§ To do
Starting at the line that has "Gesamtzeit für Tomcat-Anforderungen" and stopping after the line that has "Durchschnittliche Zeit für", reproduce the listing below exactly; omit everything else.

# # # #

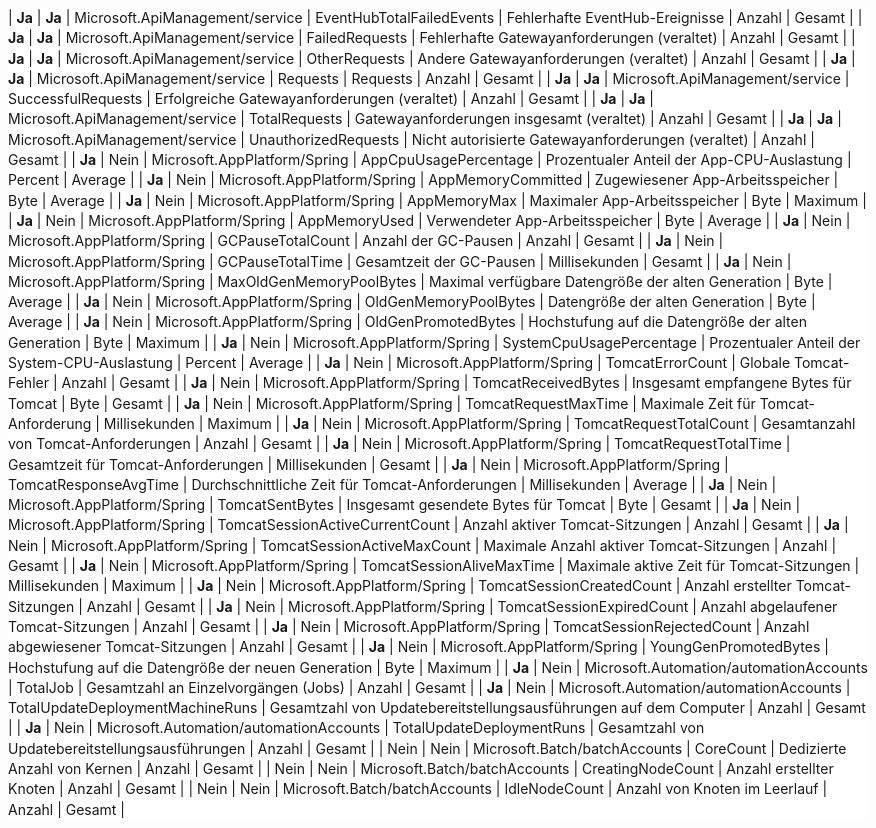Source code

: | **Ja**  | **Ja** |  Microsoft.ApiManagement/service  |  EventHubTotalFailedEvents  |  Fehlerhafte EventHub-Ereignisse  |  Anzahl  |  Gesamt | 
| **Ja**  | **Ja** |  Microsoft.ApiManagement/service  |  FailedRequests  |  Fehlerhafte Gatewayanforderungen (veraltet)  |  Anzahl  |  Gesamt | 
| **Ja**  | **Ja** |  Microsoft.ApiManagement/service  |  OtherRequests  |  Andere Gatewayanforderungen (veraltet)  |  Anzahl  |  Gesamt | 
| **Ja**  | **Ja** |  Microsoft.ApiManagement/service  |  Requests  |  Requests  |  Anzahl  |  Gesamt | 
| **Ja**  | **Ja** |  Microsoft.ApiManagement/service  |  SuccessfulRequests  |  Erfolgreiche Gatewayanforderungen (veraltet)  |  Anzahl  |  Gesamt | 
| **Ja**  | **Ja** |  Microsoft.ApiManagement/service  |  TotalRequests  |  Gatewayanforderungen insgesamt (veraltet)  |  Anzahl  |  Gesamt | 
| **Ja**  | **Ja** |  Microsoft.ApiManagement/service  |  UnauthorizedRequests  |  Nicht autorisierte Gatewayanforderungen (veraltet)  |  Anzahl  |  Gesamt | 
| **Ja**  | Nein |  Microsoft.AppPlatform/Spring  |  AppCpuUsagePercentage  |  Prozentualer Anteil der App-CPU-Auslastung  |  Percent  |  Average | 
| **Ja**  | Nein |  Microsoft.AppPlatform/Spring  |  AppMemoryCommitted  |  Zugewiesener App-Arbeitsspeicher  |  Byte  |  Average | 
| **Ja**  | Nein |  Microsoft.AppPlatform/Spring  |  AppMemoryMax  |  Maximaler App-Arbeitsspeicher  |  Byte  |  Maximum | 
| **Ja**  | Nein |  Microsoft.AppPlatform/Spring  |  AppMemoryUsed  |  Verwendeter App-Arbeitsspeicher  |  Byte  |  Average | 
| **Ja**  | Nein |  Microsoft.AppPlatform/Spring  |  GCPauseTotalCount  |  Anzahl der GC-Pausen  |  Anzahl  |  Gesamt | 
| **Ja**  | Nein |  Microsoft.AppPlatform/Spring  |  GCPauseTotalTime  |  Gesamtzeit der GC-Pausen  |  Millisekunden  |  Gesamt | 
| **Ja**  | Nein |  Microsoft.AppPlatform/Spring  |  MaxOldGenMemoryPoolBytes  |  Maximal verfügbare Datengröße der alten Generation  |  Byte  |  Average | 
| **Ja**  | Nein |  Microsoft.AppPlatform/Spring  |  OldGenMemoryPoolBytes  |  Datengröße der alten Generation  |  Byte  |  Average | 
| **Ja**  | Nein |  Microsoft.AppPlatform/Spring  |  OldGenPromotedBytes  |  Hochstufung auf die Datengröße der alten Generation  |  Byte  |  Maximum | 
| **Ja**  | Nein |  Microsoft.AppPlatform/Spring  |  SystemCpuUsagePercentage  |  Prozentualer Anteil der System-CPU-Auslastung  |  Percent  |  Average | 
| **Ja**  | Nein |  Microsoft.AppPlatform/Spring  |  TomcatErrorCount  |  Globale Tomcat-Fehler  |  Anzahl  |  Gesamt | 
| **Ja**  | Nein |  Microsoft.AppPlatform/Spring  |  TomcatReceivedBytes  |  Insgesamt empfangene Bytes für Tomcat  |  Byte  |  Gesamt | 
| **Ja**  | Nein |  Microsoft.AppPlatform/Spring  |  TomcatRequestMaxTime  |  Maximale Zeit für Tomcat-Anforderung  |  Millisekunden  |  Maximum | 
| **Ja**  | Nein |  Microsoft.AppPlatform/Spring  |  TomcatRequestTotalCount  |  Gesamtanzahl von Tomcat-Anforderungen  |  Anzahl  |  Gesamt | 
| **Ja**  | Nein |  Microsoft.AppPlatform/Spring  |  TomcatRequestTotalTime  |  Gesamtzeit für Tomcat-Anforderungen  |  Millisekunden  |  Gesamt | 
| **Ja**  | Nein |  Microsoft.AppPlatform/Spring  |  TomcatResponseAvgTime  |  Durchschnittliche Zeit für Tomcat-Anforderungen  |  Millisekunden  |  Average | 
| **Ja**  | Nein |  Microsoft.AppPlatform/Spring  |  TomcatSentBytes  |  Insgesamt gesendete Bytes für Tomcat  |  Byte  |  Gesamt | 
| **Ja**  | Nein |  Microsoft.AppPlatform/Spring  |  TomcatSessionActiveCurrentCount  |  Anzahl aktiver Tomcat-Sitzungen  |  Anzahl  |  Gesamt | 
| **Ja**  | Nein |  Microsoft.AppPlatform/Spring  |  TomcatSessionActiveMaxCount  |  Maximale Anzahl aktiver Tomcat-Sitzungen  |  Anzahl  |  Gesamt | 
| **Ja**  | Nein |  Microsoft.AppPlatform/Spring  |  TomcatSessionAliveMaxTime  |  Maximale aktive Zeit für Tomcat-Sitzungen  |  Millisekunden  |  Maximum | 
| **Ja**  | Nein |  Microsoft.AppPlatform/Spring  |  TomcatSessionCreatedCount  |  Anzahl erstellter Tomcat-Sitzungen  |  Anzahl  |  Gesamt | 
| **Ja**  | Nein |  Microsoft.AppPlatform/Spring  |  TomcatSessionExpiredCount  |  Anzahl abgelaufener Tomcat-Sitzungen  |  Anzahl  |  Gesamt | 
| **Ja**  | Nein |  Microsoft.AppPlatform/Spring  |  TomcatSessionRejectedCount  |  Anzahl abgewiesener Tomcat-Sitzungen  |  Anzahl  |  Gesamt | 
| **Ja**  | Nein |  Microsoft.AppPlatform/Spring  |  YoungGenPromotedBytes  |  Hochstufung auf die Datengröße der neuen Generation  |  Byte  |  Maximum | 
| **Ja**  | Nein |  Microsoft.Automation/automationAccounts  |  TotalJob  |  Gesamtzahl an Einzelvorgängen (Jobs)  |  Anzahl  |  Gesamt | 
| **Ja**  | Nein |  Microsoft.Automation/automationAccounts  |  TotalUpdateDeploymentMachineRuns  |  Gesamtzahl von Updatebereitstellungsausführungen auf dem Computer  |  Anzahl  |  Gesamt | 
| **Ja**  | Nein |  Microsoft.Automation/automationAccounts  |  TotalUpdateDeploymentRuns  |  Gesamtzahl von Updatebereitstellungsausführungen  |  Anzahl  |  Gesamt | 
| Nein  | Nein |  Microsoft.Batch/batchAccounts  |  CoreCount  |  Dedizierte Anzahl von Kernen  |  Anzahl  |  Gesamt | 
| Nein  | Nein |  Microsoft.Batch/batchAccounts  |  CreatingNodeCount  |  Anzahl erstellter Knoten  |  Anzahl  |  Gesamt | 
| Nein  | Nein |  Microsoft.Batch/batchAccounts  |  IdleNodeCount  |  Anzahl von Knoten im Leerlauf  |  Anzahl  |  Gesamt |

# # # #

§ Exercise solution
| **Ja**  | Nein |  Microsoft.AppPlatform/Spring  |  TomcatRequestTotalTime  |  Gesamtzeit für Tomcat-Anforderungen  |  Millisekunden  |  Gesamt | 
| **Ja**  | Nein |  Microsoft.AppPlatform/Spring  |  TomcatResponseAvgTime  |  Durchschnittliche Zeit für Tomcat-Anforderungen  |  Millisekunden  |  Average | 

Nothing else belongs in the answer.